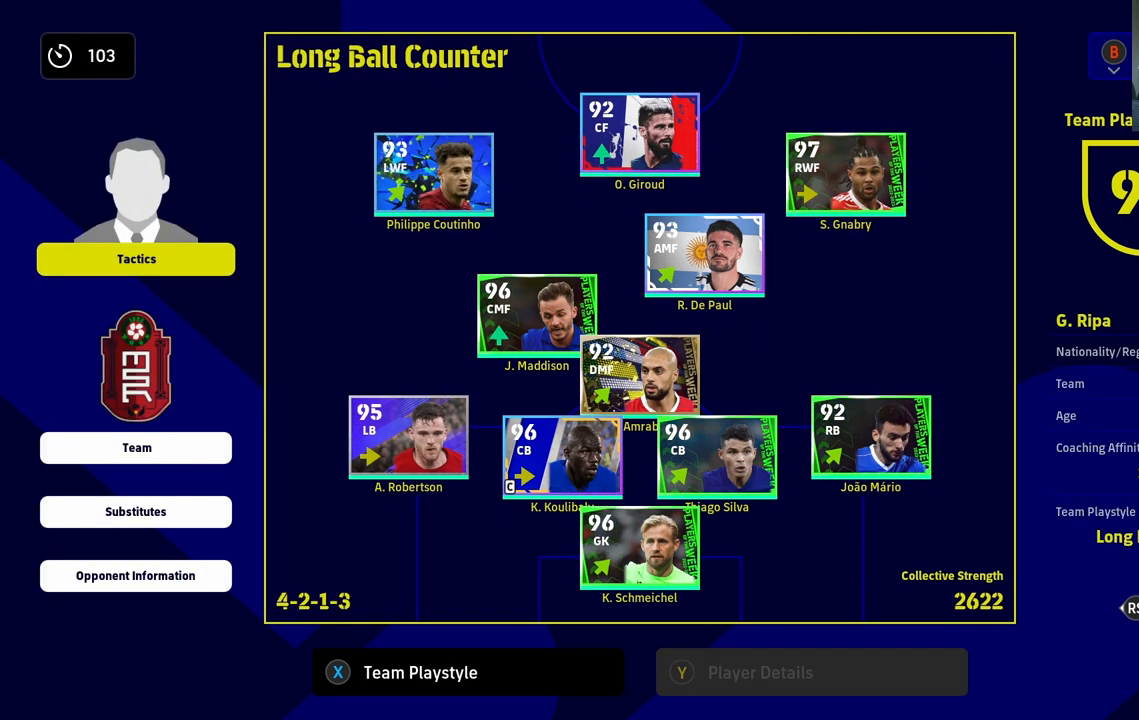
{"buttons": ["CROSS"], "left_stick": "left", "right_stick": "center", "events": [[67, "left_stick", "center"], [183, "left_stick", "down-right"], [300, "left_stick", "left"], [500, "CROSS", "down"]]}
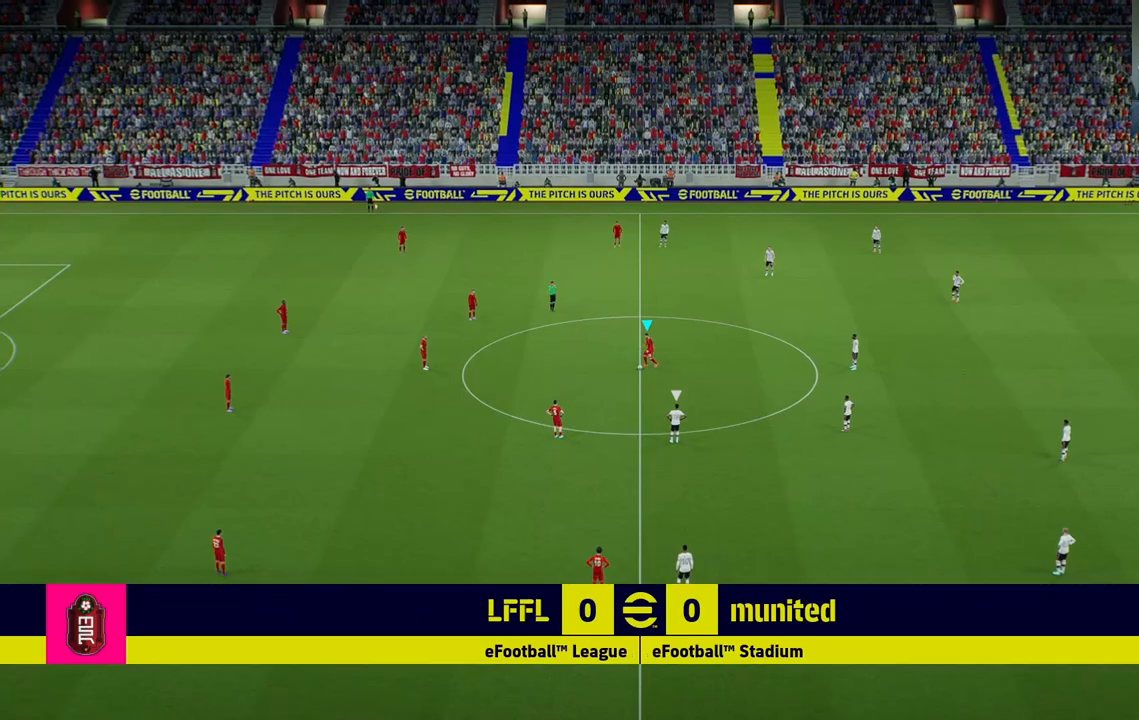
{"buttons": [], "left_stick": "up", "right_stick": "center", "events": [[117, "CROSS", "up"], [350, "left_stick", "center"], [500, "left_stick", "up"]]}
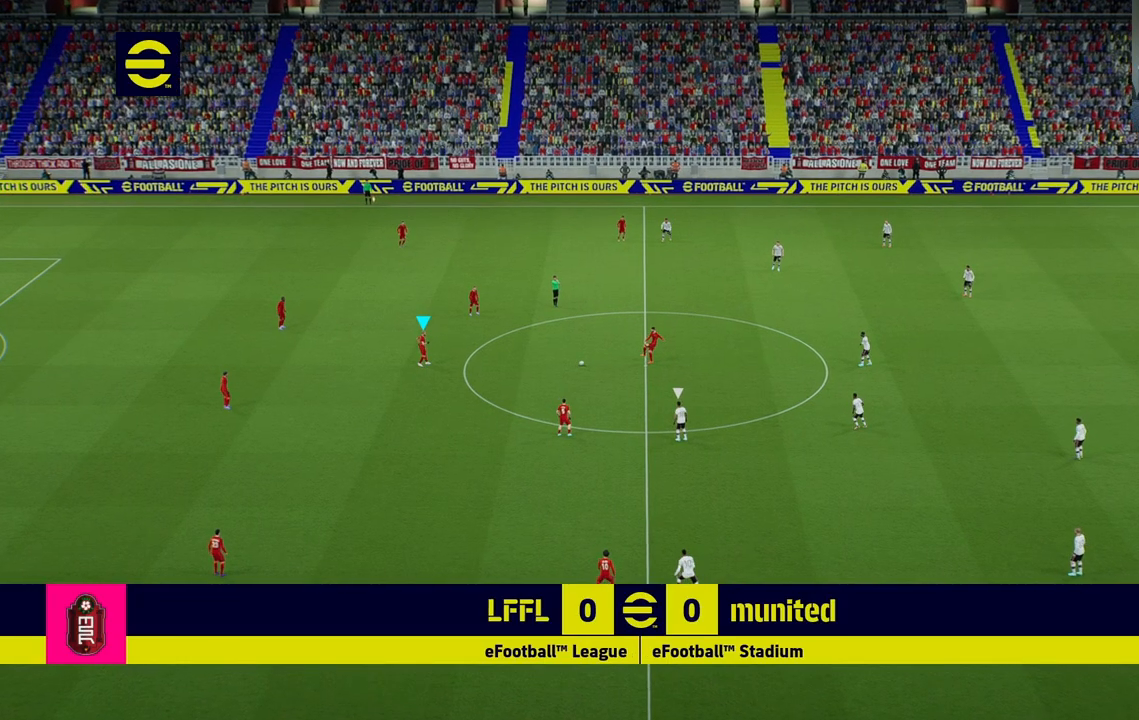
{"buttons": [], "left_stick": "up", "right_stick": "center", "events": [[233, "CROSS", "down"], [317, "CROSS", "up"]]}
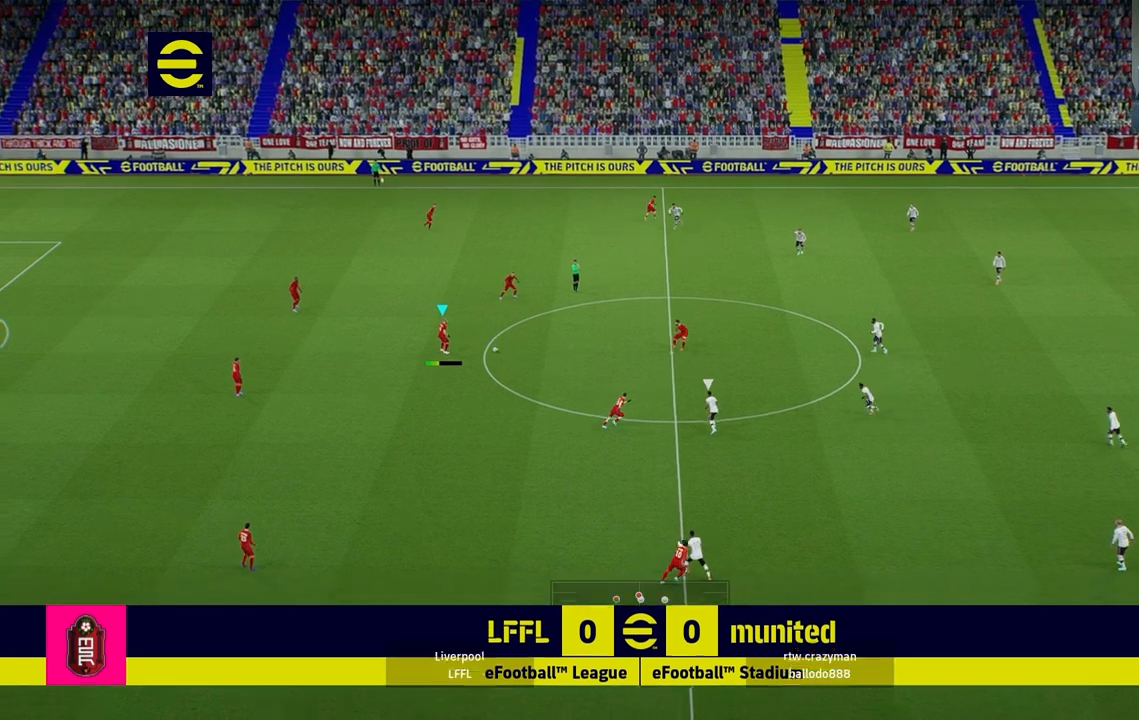
{"buttons": [], "left_stick": "center", "right_stick": "center", "events": [[17, "left_stick", "up-right"], [267, "left_stick", "center"]]}
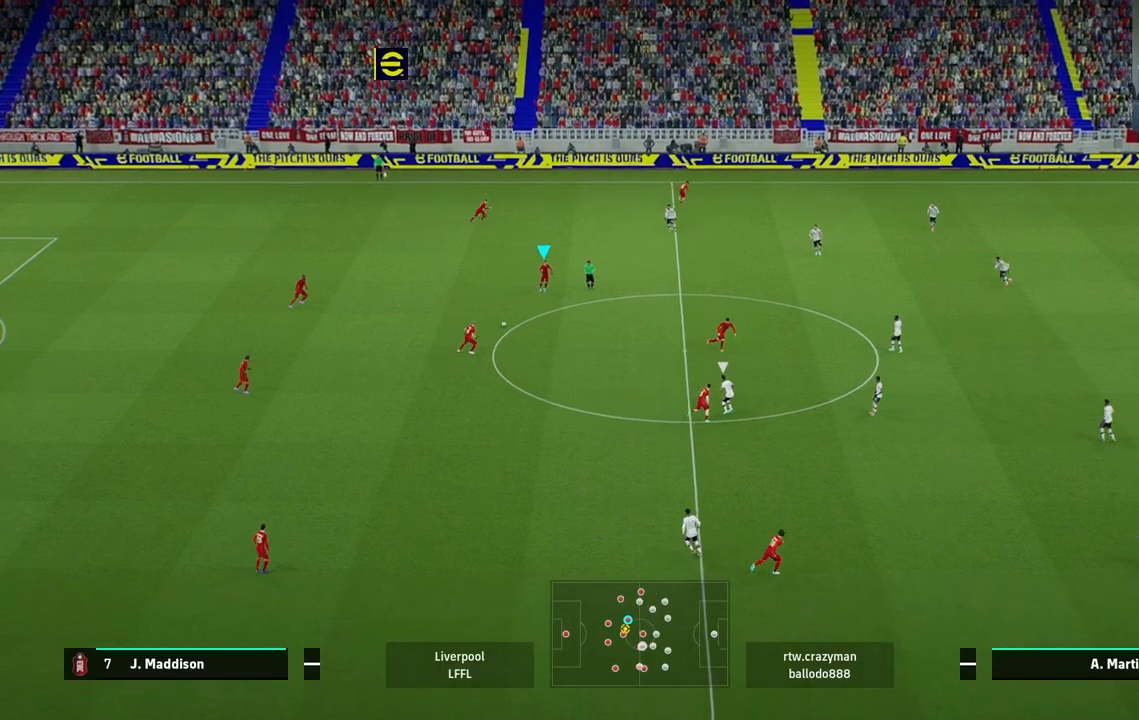
{"buttons": [], "left_stick": "right", "right_stick": "center", "events": [[133, "left_stick", "right"]]}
......
Your goal — Check the listing above for "down". Show every line where it turns up.

Answer box —
{"buttons": ["CROSS"], "left_stick": "left", "right_stick": "center", "events": [[67, "left_stick", "center"], [183, "left_stick", "down-right"], [300, "left_stick", "left"], [500, "CROSS", "down"]]}
{"buttons": [], "left_stick": "up", "right_stick": "center", "events": [[233, "CROSS", "down"], [317, "CROSS", "up"]]}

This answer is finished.